Verdachte is door de politie gehoord op 4, 5, 6 en 7 juli 2014. Hij heeft zich tijdens deze verhoren steeds beroepen op zijn zwijgrecht.
Door de raadsman is aangevoerd dat uit het dossier niet blijkt dat verdachte op de hoogte was van het geldbedrag dat in de auto is aangetroffen. De rechtbank verwerpt dit verweer. Het scenario dat een zeer aanzienlijk geldbedrag aan een persoon wordt meegegeven zonder dat deze persoon op de hoogte is van dit geldbedrag, brengt een groot veiligheidsrisico met zich. De rechtbank acht dit scenario dan ook hoogst onwaarschijnlijk.

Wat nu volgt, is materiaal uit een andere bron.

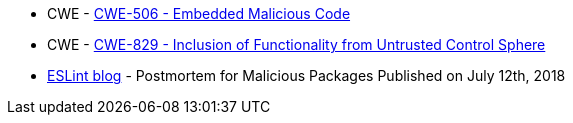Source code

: * CWE - https://cwe.mitre.org/data/definitions/506[CWE-506 - Embedded Malicious Code]
* CWE - https://cwe.mitre.org/data/definitions/829[CWE-829 - Inclusion of Functionality from Untrusted Control Sphere]
* https://eslint.org/blog/2018/07/postmortem-for-malicious-package-publishes/[ESLint blog] - Postmortem for Malicious Packages Published on July 12th, 2018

Ook het verweer van de raadsman dat niet wettig en overtuigend kan worden bewezen dat het geld van enig misdrijf afkomstig is, wordt door de rechtbank verworpen. Uit de gegevens van de Belastingdienst blijkt dat verdachte op basis van zijn inkomen en vermogen in Nederland niet kan beschikken over een geldbedrag van deze omvang. Ook is door hem geen aangifte of melding gedaan van het invoeren van een groot geldbedrag. Voorts heeft verdachte geen enkele verklaring gegeven over de herkomst van dit geld, maar zich consequent beroepen op zijn zwijgrecht. Gelet op de omvang van het geldbedrag en het ontbreken van legale inkomsten bij verdachte, mocht van verdachte worden verlangd dat hij voor de herkomst van dit geld een concrete en verifieerbare verklaring zou geven. Dit heeft hij nagelaten.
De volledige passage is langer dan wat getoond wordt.